## Arbeitsaufträge
[1] Schreibe aus dem Forumsthread zum UnsupportedClassVersionError den Abschnitt ab, der mit „weiß jemand auf“ beginnt und mit „at java.security.SecureClassLoader.defineClass(Unknown Source)“ endet.
[2] Übersetze diesen Satz aus dem Forumsthread zum UnsupportedClassVersionError ins Englische: „Wenn Du zu 1.4 kompatibel sein willst, dann musst Du mit 1.4 kompilieren.“
[3] Setze den Forumsthread zum UnsupportedClassVersionError dort fort, wo er aufhört.

## Lesetext

# UnsupportedClassVersionError



## MichiM (13. Jul 2006)

Hallo,

weiß jemand auf Anhieb was mit dieser Fehlermeldung anzufangen und vor allem, wie man den Fehler behebt?



> java.lang.UnsupportedClassVersionError: StromkreisApplet (Unsupported major.minor version 49.0)
> at java.lang.ClassLoader.defineClass0(Native Method)
> at java.lang.ClassLoader.defineClass(Unknown Source)
> at java.security.SecureClassLoader.defineClass(Unknown Source)
> ...




Hab unter:

http://www.java.de/forum/message/26678/

u.a. auf eine ähnliche Frage schon den Hinweis



> Hi, das Programm wurde mit der -target 1.4 Option übersetzt, d. h. es läuft nur mit einer JRE Version größer oder gleich 1.4. Beim Einsatz von JRE Version 1.3 oder älter bekommst Du die von Dir erwähnte Fehlermeldung.



entdeckt.

Ich hab mit JRE 1.5 kompiliert. Wenn ich mit 1.4 starte, krieg ich den Fehler...
Hab allerdings nirgends eine Option "-target " gefunden, auch nicht beim Absuchen der Dateien im eclipse (verwende Version 3.2). Ich würde meine Projekte gern so kompilieren, dass sie mit möglichst allen Versionen laufen, also wenigstens mit der 1.4er noch, die wahrscheinlich immer noch bei den meisten läuft.  Wie bekommt man das hin?

Gruß Michi


----------



## The_S (14. Jul 2006)

Naja, wenn du compilierst musst du auch mit der selben (oder neuer) Version ausführen.


----------



## byte (14. Jul 2006)

> Ich hab mit JRE 1.5 kompiliert. Wenn ich mit 1.4 starte, krieg ich den Fehler...



Und genau da liegt der Fehler! Du kannst keine mit 1.5 kompilierten Programme mit 1.4 starten. Wenn Du zu 1.4 kompatibel sein willst, dann musst Du mit 1.4 kompilieren. Dann kannst Du sicher sein, dass es auch unter 1.5 läuft.


----------



## Kola (14. Jul 2006)

## Datenauszug
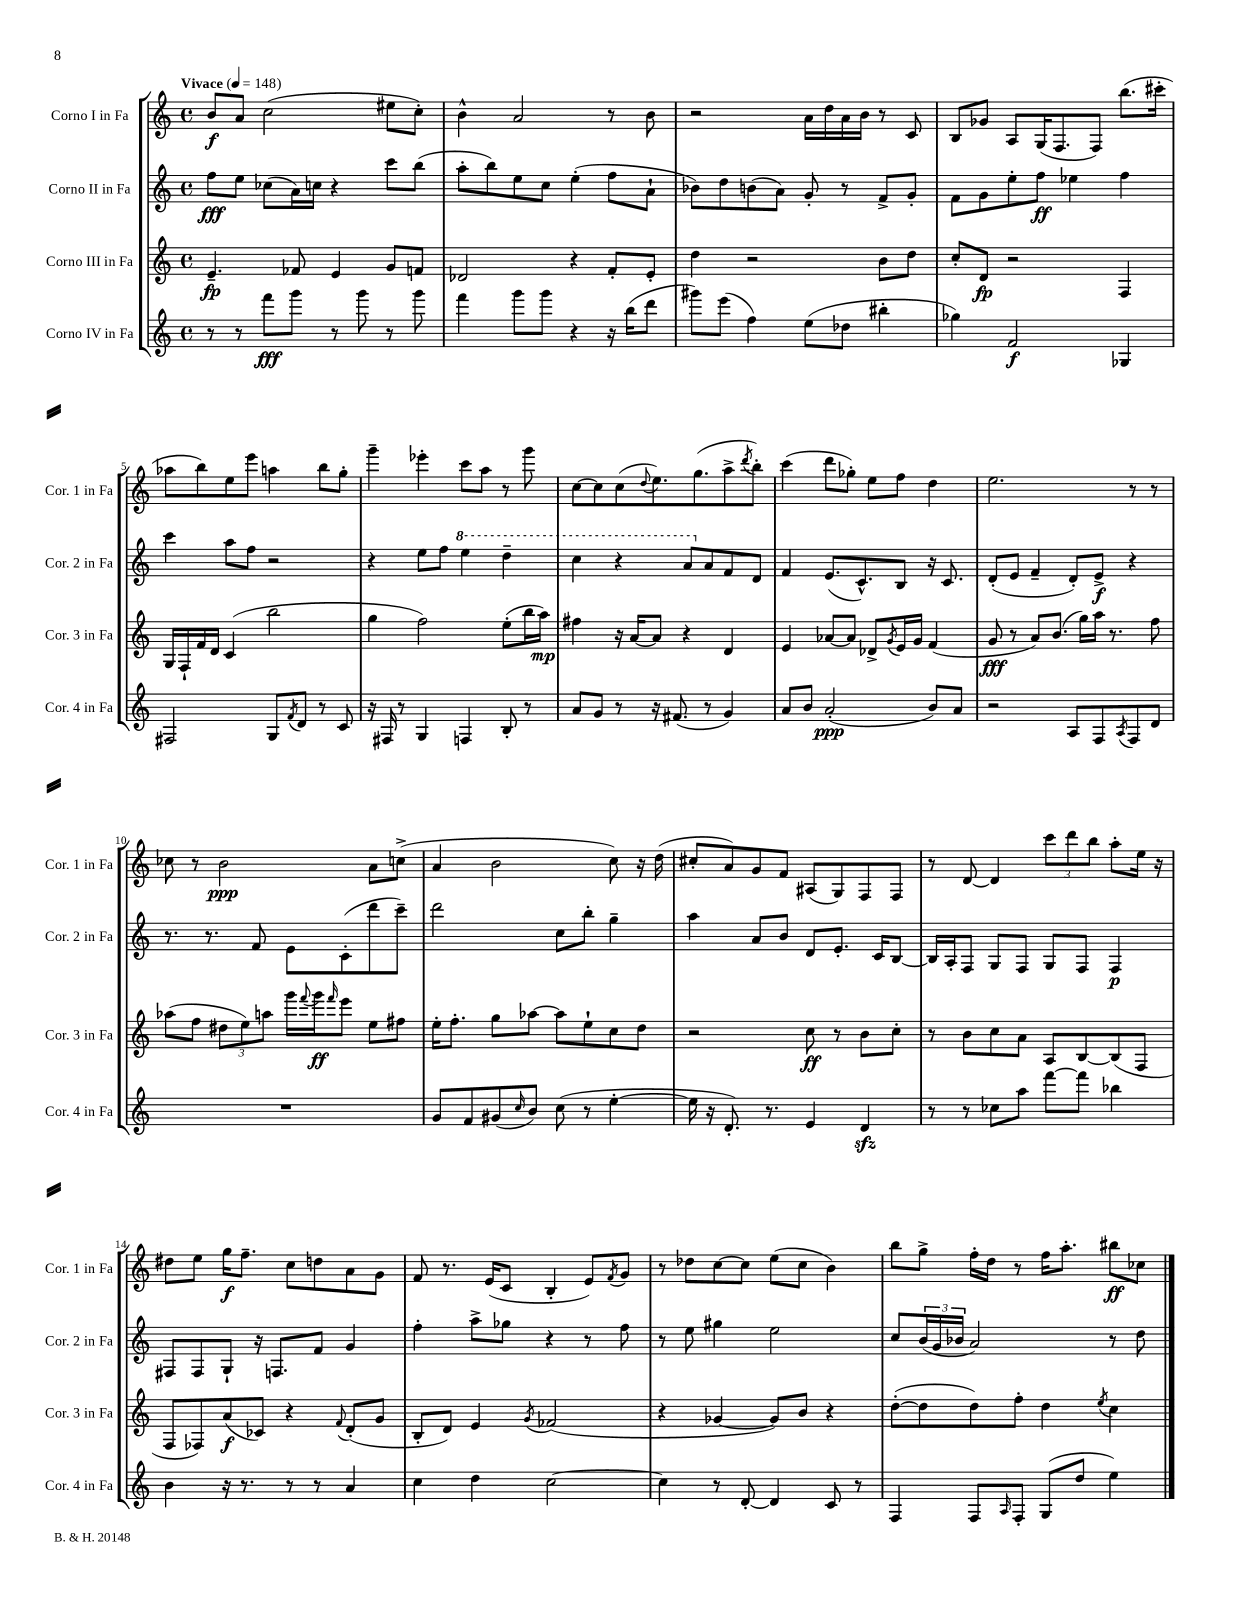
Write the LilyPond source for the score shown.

## Lösungen
[1]
weiß jemand auf Anhieb was mit dieser Fehlermeldung anzufangen und vor allem, wie man den Fehler behebt?



> java.lang.UnsupportedClassVersionError: StromkreisApplet (Unsupported major.minor version 49.0)
> at java.lang.ClassLoader.defineClass0(Native Method)
> at java.lang.ClassLoader.defineClass(Unknown Source)
> at java.security.SecureClassLoader.defineClass(Unknown Source)

[2] If you want to be compatible with 1.4, then you have to compile with 1.4.

[3]
Eclipse:

Window->Preferences->Java->Compiler

Da kannst du die Einstellungen vornehmen


----------



## MichiM (14. Jul 2006)

So ganz hauts nicht hin. Hab jetzt schon sonstwas probiert in der eclipse-Umgebung...

x mal gebuildet, die .class-Dateien gelöscht, Build-Optionen überprüft (worauf ja auch nochmal kompiliert wurde), aber am Ende krieg ich immer entweder die Meldung



> Laden: Klasse StromkreisApplet.class nicht gefunden


oder den genannten UnsupportedClassVersionError... Ich habe dazu die Version 1.4.2 unter "Installed JREs" ausgewählt. Muss ich noch irgendwo noch separat einstellen, dass mit dieser Version auch ausgeführt werden soll?

Was ich feststelle: Der eclipse merkt nicht so recht, wann er die .class-Dateien neu erstellen muss. Ich hab zwar gewählt, dass er immer builden soll, wenn nötig, aber wenn ich ausführe und irgendeine nötige .class existiert nicht (weil ich sie manuell gelöscht hab - soll man wohl nicht?  :?  :wink: ), dann bringt er eben:



> Laden: Klasse StromkreisApplet.class nicht gefunden


,

statt einfach mal zu versuchen, sie zu erstellen. Wenn ich das dann auf Umwegen irgendwie veranlasse (irgendwo in den Preferences was temporär umstellen, sodass er sich gezwungen fühlt, alles neu zu kompilieren und anschließend wieder zurückstellen), hab ich zwar alle nötigen .class-Dateien, aber die Version passt ihm nicht. Versteh ich nicht. Er verwendet ja auch die 1.4.2er, steht ja direkt über der Konsole:



> <terminated>...\Java\j2re1.4.2_12\bin\javaw.exe



Wie krieg ich es nun hin, dass das Projekt einfach mal komplett mit 1.4 kompiliert und gestartet wird?  
Stell ich auf die 1.5er um, wird kompiliert und erfolgreich gestartet. Probier ich es mit der 1.4, geht nichts. Irgendwo außer in den .class-Dateien müsste also noch vermerkt sein, dass da die 1.5er schon aktiv war?


----------



## byte (14. Jul 2006)

Du brauchst in Eclipse nie Class Files per Hand zu löschen. Prüfe zunächst, ob eine 1.4 JRE in Eclipse existiert (Installed JREs). Dann einfach beim entsprechenden Projekt das JRE wechseln. Danach kompiliert Eclipse das Projekt automatisch neu mit der neuen (alten) JRE. Es reicht NICHT, nur den Compiler Level auf 1.4 zu stellen.

Falls das alles nicht funktioniert, dann mach ein neues Projekt und kompiere die Java-Files da rein. Pass dabei aber auf, dass Du nicht die .classpath Datei mitkopierst. Denn wahrscheinlich ist die dann fehlerhaft bei dir.


----------



## MichiM (14. Jul 2006)

Unter "Installed JREs" hab ich die 1.4.2_12 und die 1.5.0_07 eingetragen. Ausgewählt ist nun die 1.4er.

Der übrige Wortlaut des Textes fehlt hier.